Is there anything a 19th century Anglican Bishop can teach modern Christian parents about training their children? In short, absolutely! As Trinitas parents gather this week for the first Parent Traditio of the new year, they will be discussing a short essay written by J. C. Ryle entitled The Duties of Parents. In it, Bishop Ryle shares seventeen specific directives for Christian parenting that are gospel-centered and rooted in common sense while also practical and encouraging.
Parents unconcerned about their child’s soul and those who have no taste for being admonished toward good works will find no benefit in this essay, but for everyone else, there are plentiful riches easily mined from the words of Bishop Ryle. For example, consider this:
“A true Christian must be no slave to fashion, if he would train his child for heaven. He must not be content to do things merely because they are the custom of the world; to teach them and instruct them in certain ways, merely because it is usual; to allow them to read books of a questionable sort, merely because everybody else reads them; to let them form habits of a doubtful tendency, merely because they are the habits of the day. He must train with an eye to his children’s souls. He must not be ashamed to hear his training called singular and strange. What if it is? The time is short—the fashion of this world passes away. He that has trained his children for heaven, rather than for earth—for God, rather than for man—he is the parent that will be called wise at last.”

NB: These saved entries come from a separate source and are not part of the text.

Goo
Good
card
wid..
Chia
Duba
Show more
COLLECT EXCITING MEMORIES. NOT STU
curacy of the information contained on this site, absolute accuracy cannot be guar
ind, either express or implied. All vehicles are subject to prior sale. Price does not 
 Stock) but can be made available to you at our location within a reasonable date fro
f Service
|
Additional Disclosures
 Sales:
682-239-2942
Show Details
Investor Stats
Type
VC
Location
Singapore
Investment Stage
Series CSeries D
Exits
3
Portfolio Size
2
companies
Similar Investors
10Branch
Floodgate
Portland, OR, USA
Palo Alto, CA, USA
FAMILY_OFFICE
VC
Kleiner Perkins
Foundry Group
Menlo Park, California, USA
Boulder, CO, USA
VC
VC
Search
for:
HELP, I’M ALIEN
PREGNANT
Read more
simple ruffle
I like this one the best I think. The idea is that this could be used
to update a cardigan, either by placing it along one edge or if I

Hardly could the task of Christian parenting be made any more plain? Parenting of this sort is profoundly counter-cultural. It flies in the face of the plethora of modern philosophies that deny Christian doctrines of original sin and the ordinary means of grace. Families, churches, and schools must be aligned if children are to be dutifully trained into the Christian faith.
May the Lord be pleased to cause every Christian parent and especially those within the Trinitas community to be motivated by the magnitude of the task before them and the blessings of taking seriously the Duties of Parents.